I have also found yoga and meditation. One of the practices of yoga is called Sankalpa which means to draw on our deepest intentions, and the qualities of the Divine within, to commit to a course of action above all others. My inspirational teacher Julie (herself a cancer survivor) asks her students to recite their Sankalpa to themselves three times as a part of our practice. My Sankalpa has not changed since week 1: “to grow old with Nikki, live life to the fullest and to die of old age”. In the past few weeks I have become a Battlestar Galactica junkie. While it is a sci-fi show with worse action scenes than a low budget direct-to-TV movie, I enjoy its reflections on what it means to be human. In the immortal words of Commander Adama “Because it's not enough to just live. You have to 
have something to live for.” Adama must have been a yoga devotee long before he got a taste for killing the cylon “toasters” (the baddies).
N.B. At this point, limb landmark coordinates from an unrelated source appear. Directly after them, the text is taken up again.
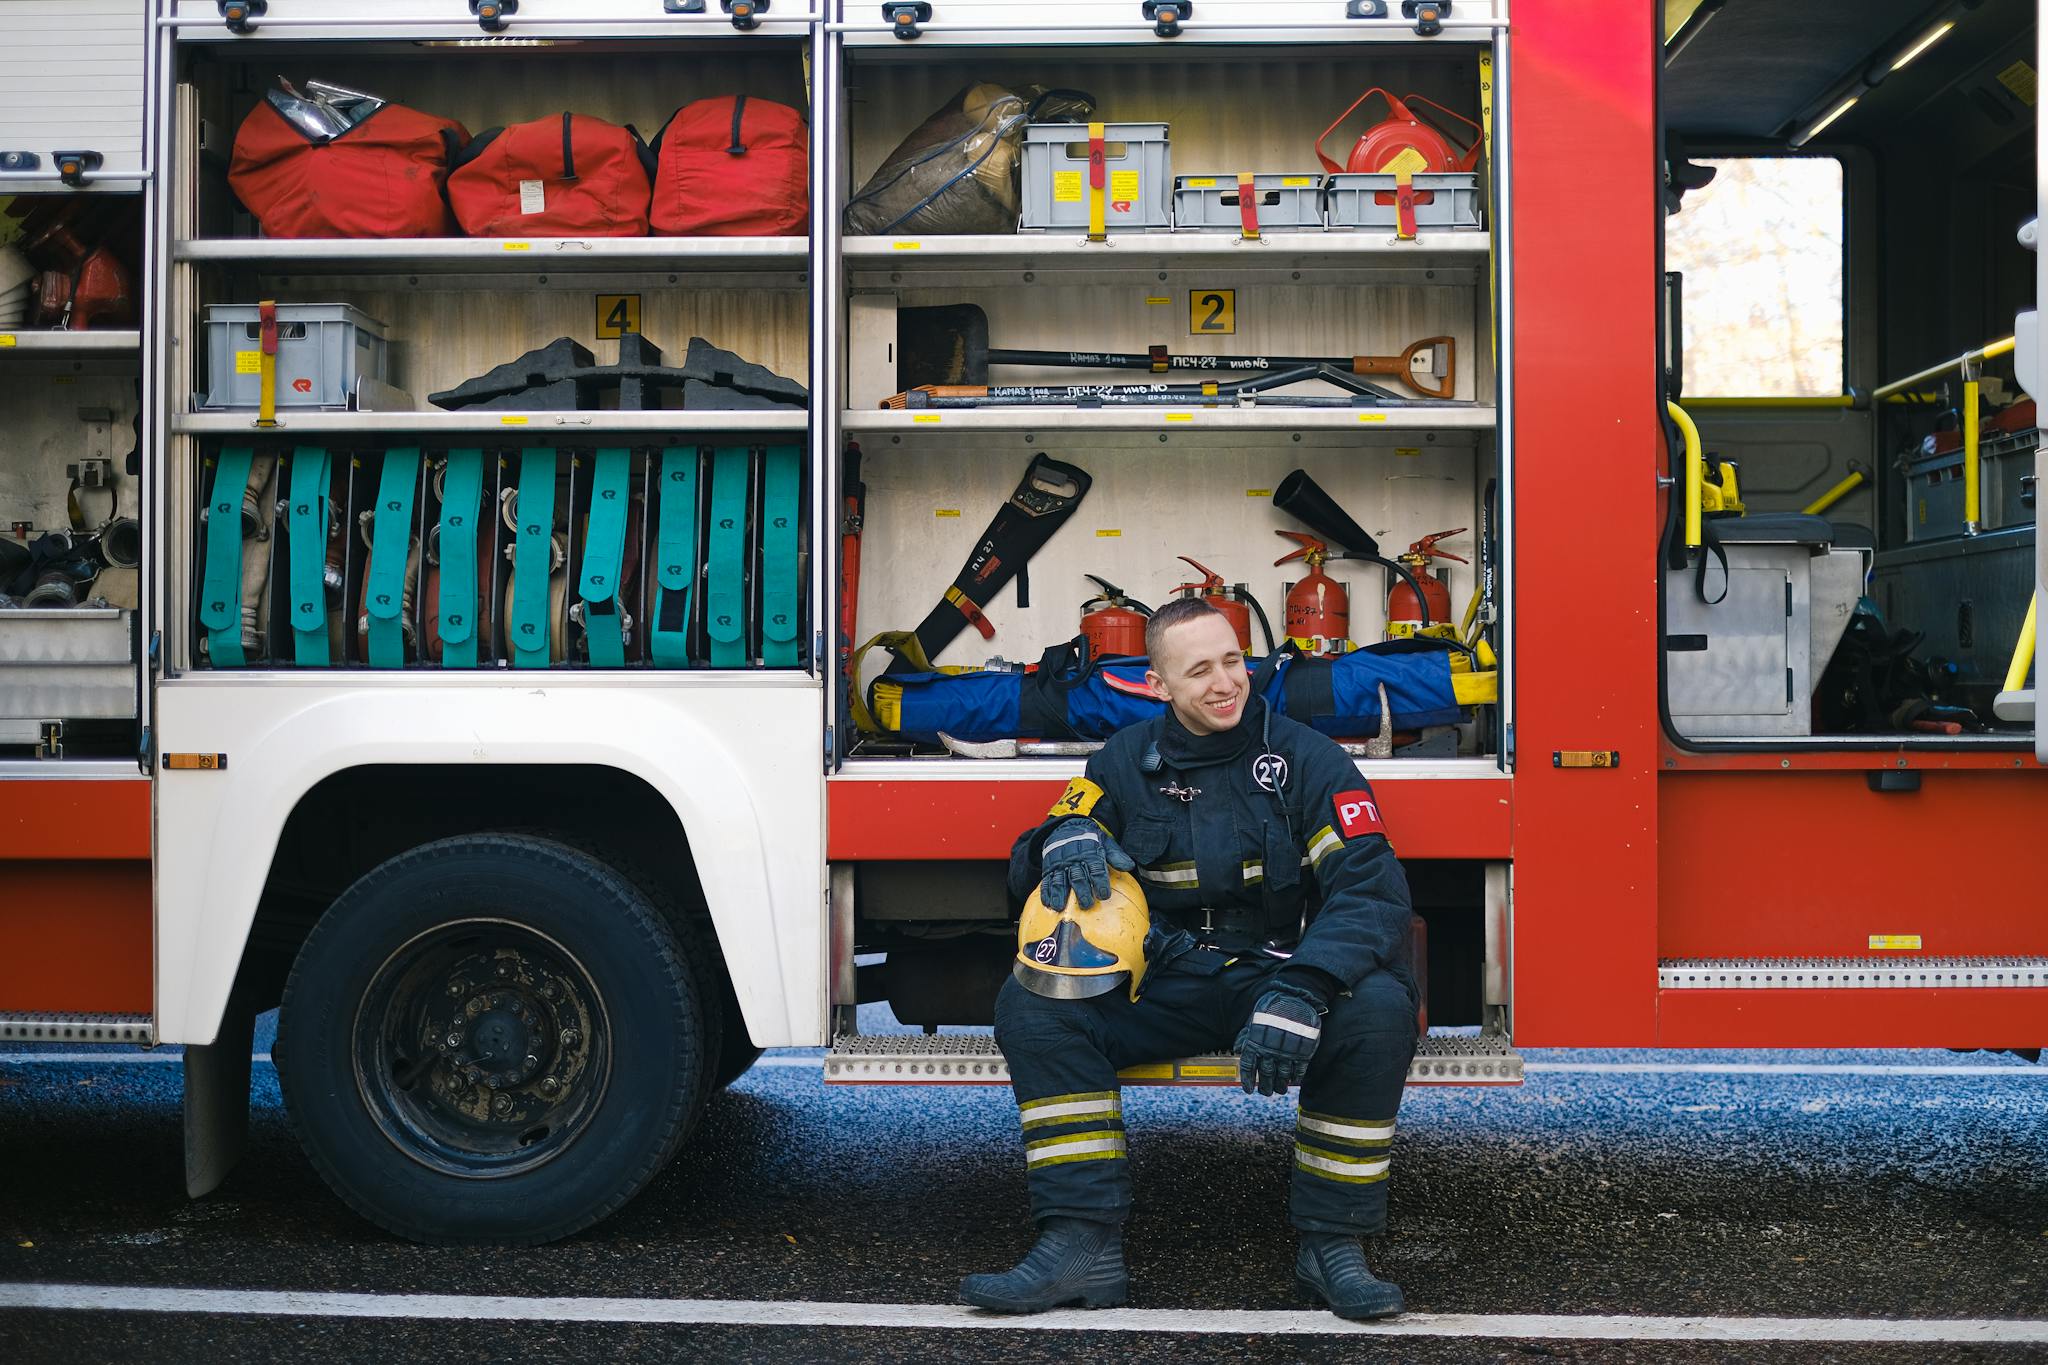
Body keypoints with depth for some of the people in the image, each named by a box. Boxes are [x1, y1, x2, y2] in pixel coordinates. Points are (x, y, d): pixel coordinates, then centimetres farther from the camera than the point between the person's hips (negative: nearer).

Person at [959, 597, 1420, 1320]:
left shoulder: (1303, 757, -6)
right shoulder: (1126, 760, 4)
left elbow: (1372, 888, -16)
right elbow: (1027, 867, 7)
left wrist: (1299, 993, -33)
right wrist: (1065, 836, -20)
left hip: (1276, 973, -2)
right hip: (1165, 983, 2)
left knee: (1377, 1010, -33)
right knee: (1029, 1005, -21)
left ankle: (1332, 1244, -16)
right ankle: (1081, 1244, -21)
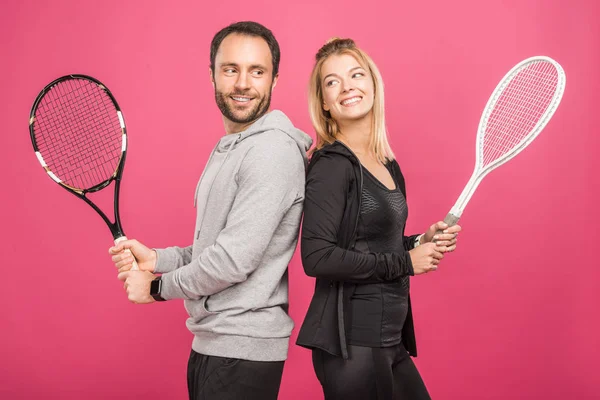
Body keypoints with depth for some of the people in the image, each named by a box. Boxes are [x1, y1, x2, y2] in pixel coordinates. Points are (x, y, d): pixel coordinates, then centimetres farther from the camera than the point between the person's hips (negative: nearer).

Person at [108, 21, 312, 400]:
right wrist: (156, 258, 1)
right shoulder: (228, 149, 14)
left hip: (242, 349, -9)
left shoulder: (274, 150, -18)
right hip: (212, 341, 9)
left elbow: (234, 260, -23)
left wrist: (156, 286, -9)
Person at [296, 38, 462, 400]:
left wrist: (422, 243, 1)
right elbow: (317, 258, -22)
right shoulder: (332, 164, -13)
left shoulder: (389, 166, 10)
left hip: (390, 340, 8)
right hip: (351, 343, -8)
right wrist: (405, 262, -15)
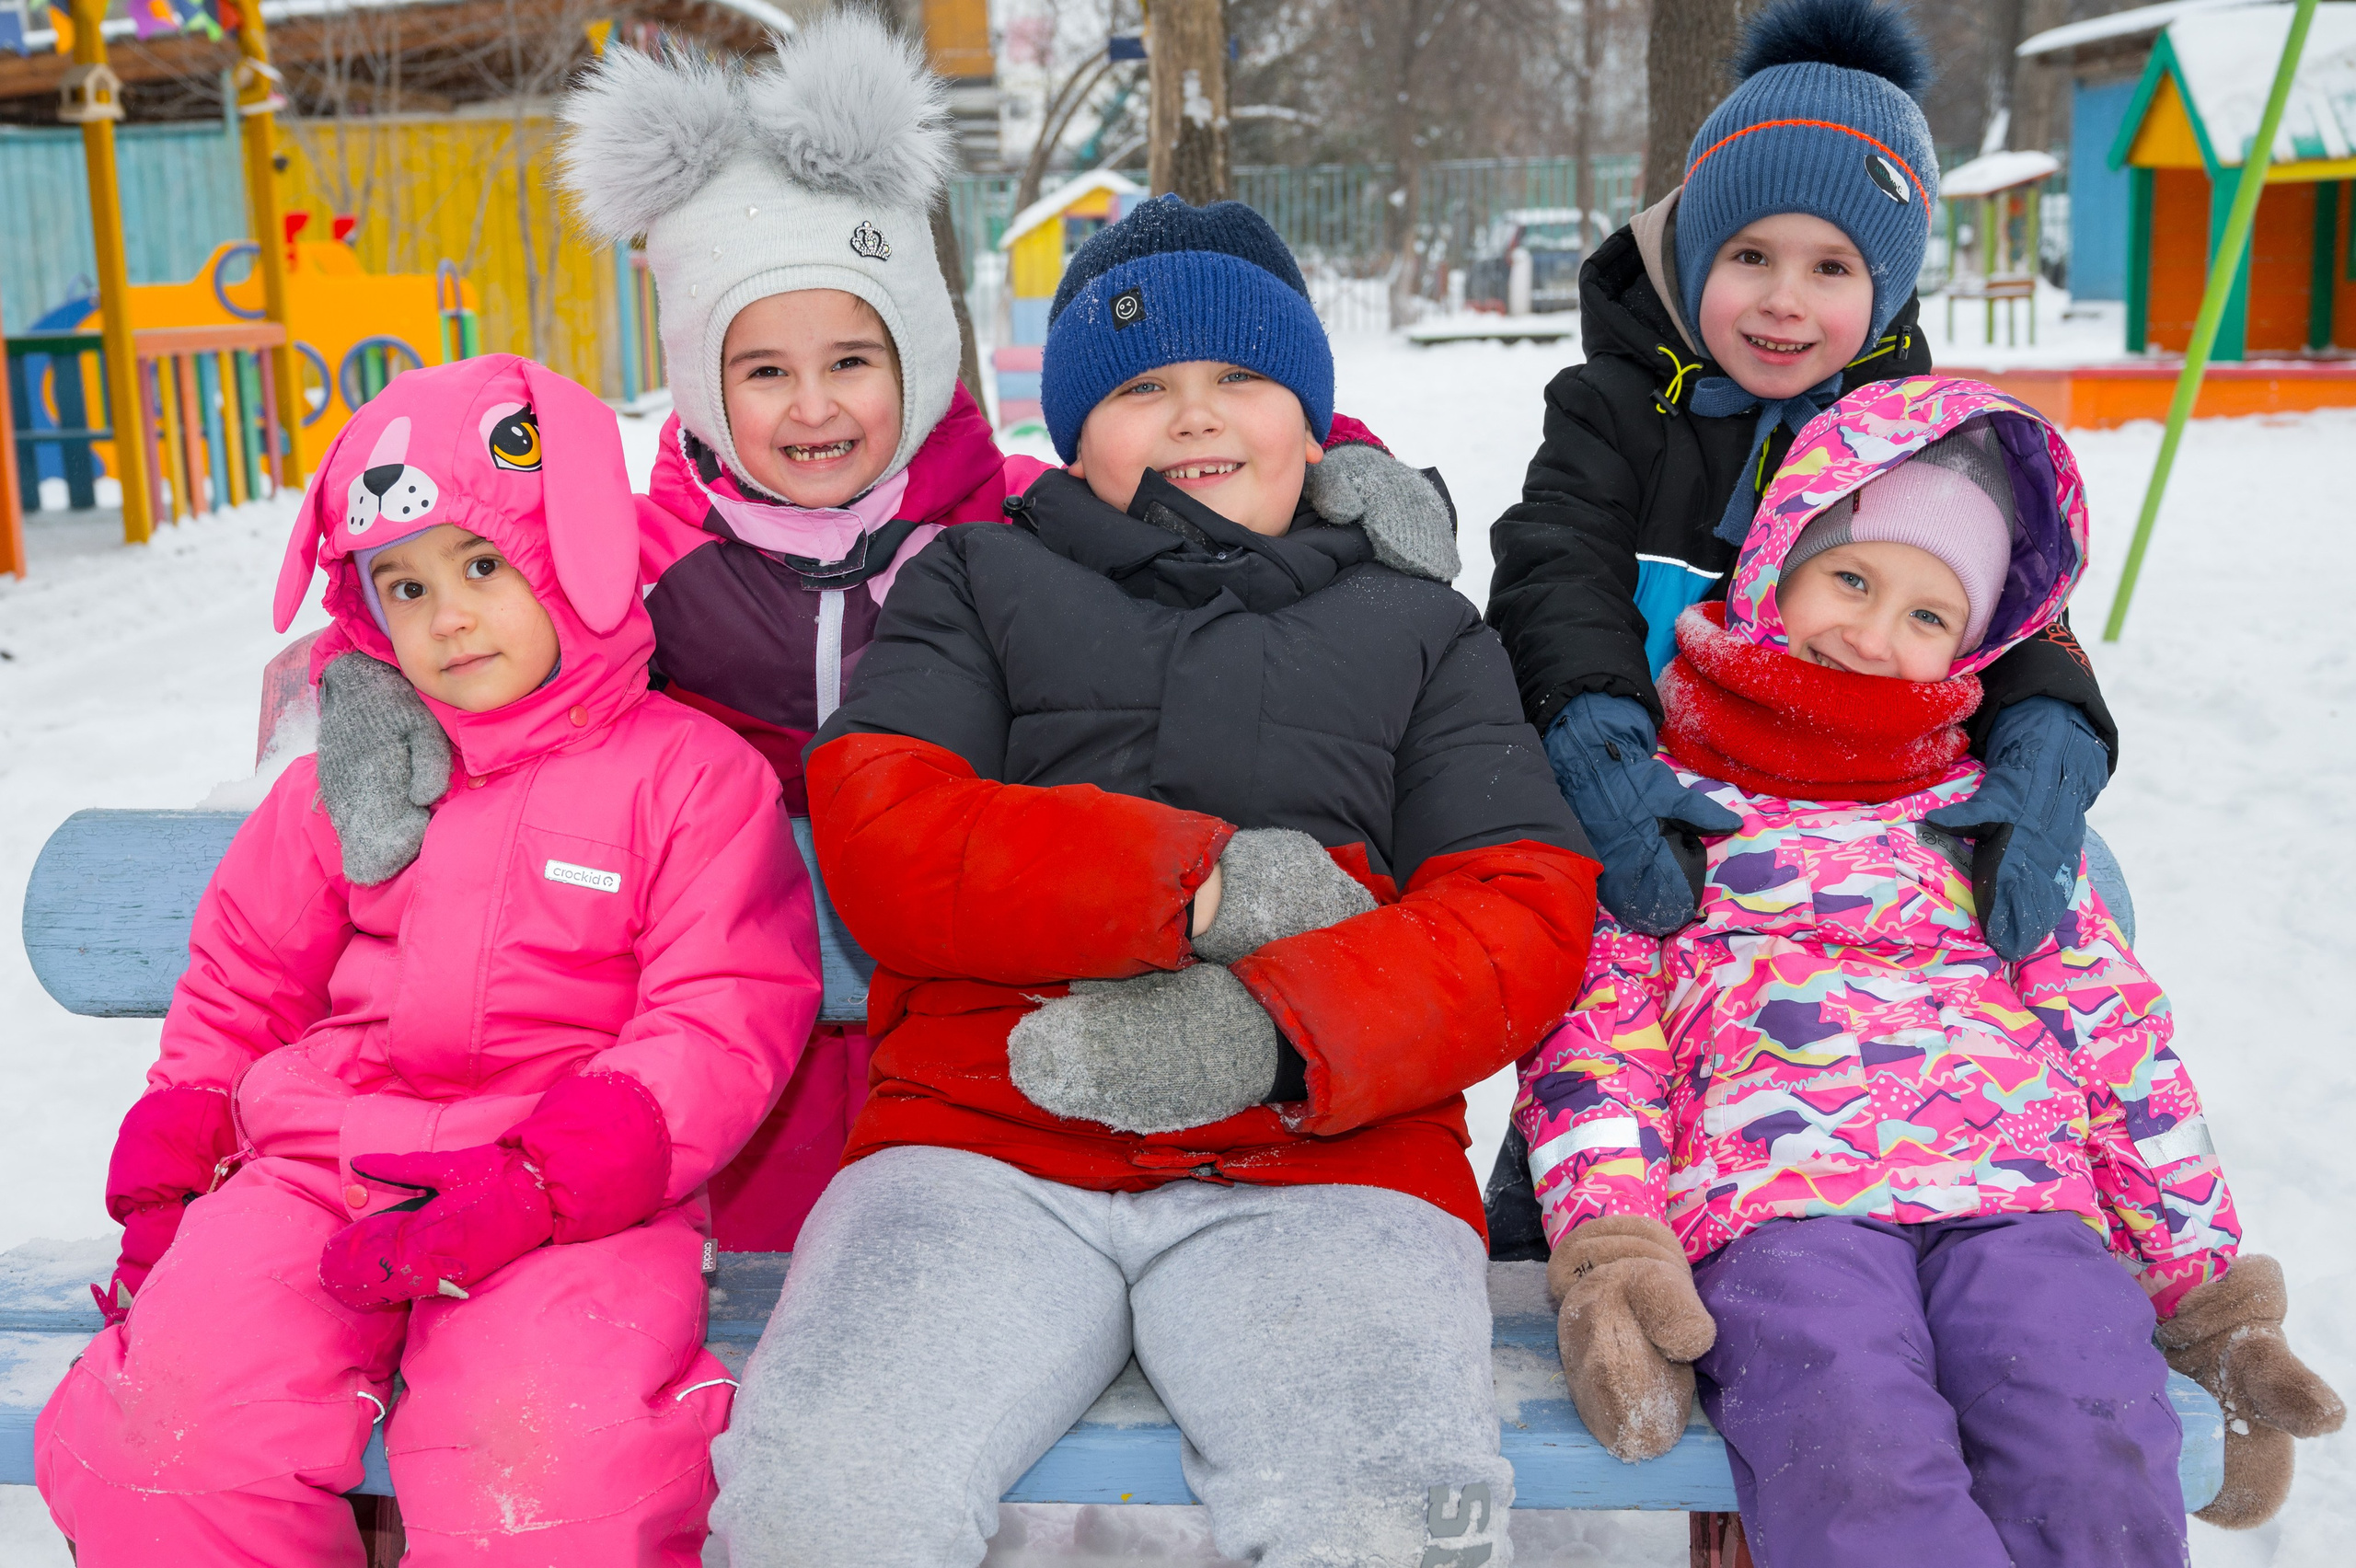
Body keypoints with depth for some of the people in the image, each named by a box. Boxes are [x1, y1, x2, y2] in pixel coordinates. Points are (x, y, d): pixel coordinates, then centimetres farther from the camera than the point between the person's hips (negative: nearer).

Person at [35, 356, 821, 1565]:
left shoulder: (692, 773, 2)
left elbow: (728, 1023, -6)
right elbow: (241, 977, 27)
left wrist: (538, 1182, -19)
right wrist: (164, 1164, 13)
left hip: (581, 1192, -4)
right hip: (325, 1164, 4)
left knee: (556, 1447, -32)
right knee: (171, 1410, -21)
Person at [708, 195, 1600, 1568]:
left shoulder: (1419, 626, 25)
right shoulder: (980, 585, 23)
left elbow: (1526, 917, 9)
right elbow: (880, 845, 5)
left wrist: (1270, 1038, -10)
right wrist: (1210, 885, -7)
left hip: (1318, 1159, 0)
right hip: (987, 1145, 1)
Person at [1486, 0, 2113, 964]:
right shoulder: (1614, 409, -1)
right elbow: (1558, 577, -14)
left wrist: (2046, 748, -26)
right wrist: (1600, 751, -34)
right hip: (1659, 786, -2)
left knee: (2087, 885, -12)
Finally, my diagnosis has led to me revaluate the career that I was chasing. I started my MBA in 2013 with the intention of moving into private equity / venture capital in the clean technology industry. I have since decided against this option because if I’m being honest with myself I don’t think it would get me out of bed in the morning. I love cleantech startups and working in sustainability but the culture of private equity is not for me. I don’t think I would have been that honest with myself in the absence of a cancer diagnosis. Who knows how long I would have gone down that unhappy path for before I made such a realisation. At the end of the day I want to come home and be proud of the work that I’ve done and to enjoy the company of my peers.

So, tumour: I love you and there are many things I am thankful to you for. But you picked on the wrong guy so can you please "frack off" (for the uninitiated, that was another sad Battlestar Galactica reference - what have I become?) and let me get on with dying of old age.